-- Task inputs follows --

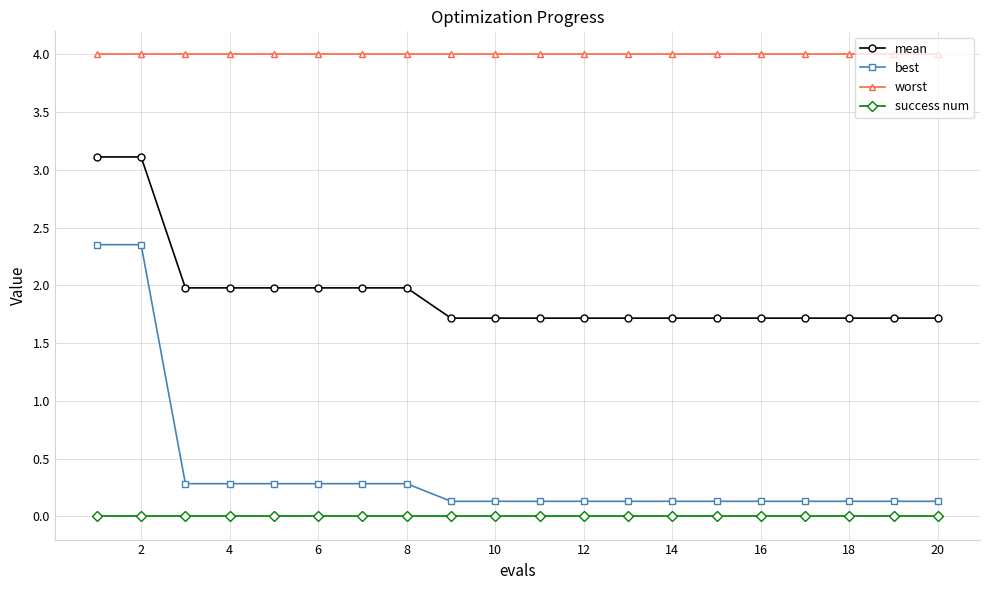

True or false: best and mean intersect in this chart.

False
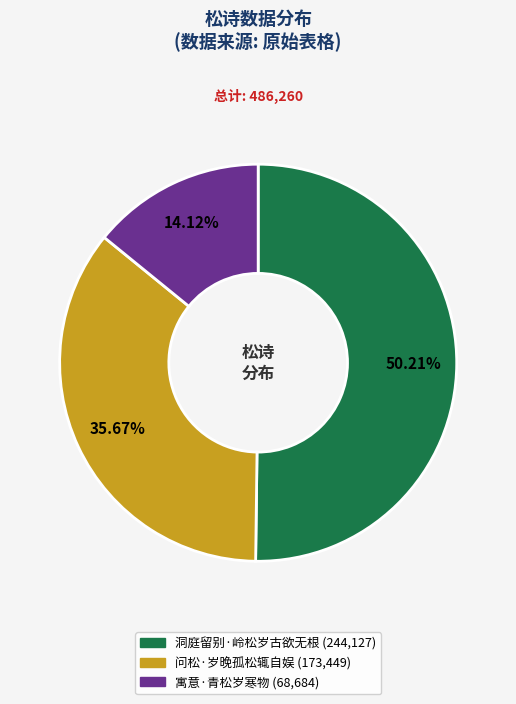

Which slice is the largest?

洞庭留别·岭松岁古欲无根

-- Task inputs concluded --
-- Task inputs follows --

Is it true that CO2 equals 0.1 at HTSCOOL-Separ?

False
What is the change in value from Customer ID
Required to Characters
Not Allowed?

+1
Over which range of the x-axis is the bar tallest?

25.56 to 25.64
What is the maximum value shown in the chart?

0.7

-- Task inputs concluded --

▶ _Your instructions_
Reproduce the items word for word, starting at the line containing "True or false: best" and ending at the line containing "洞庭留别·岭松岁古欲无根". Leave the pictures out.

▶ _Reply_
True or false: best and mean intersect in this chart.

False

Which slice is the largest?

洞庭留别·岭松岁古欲无根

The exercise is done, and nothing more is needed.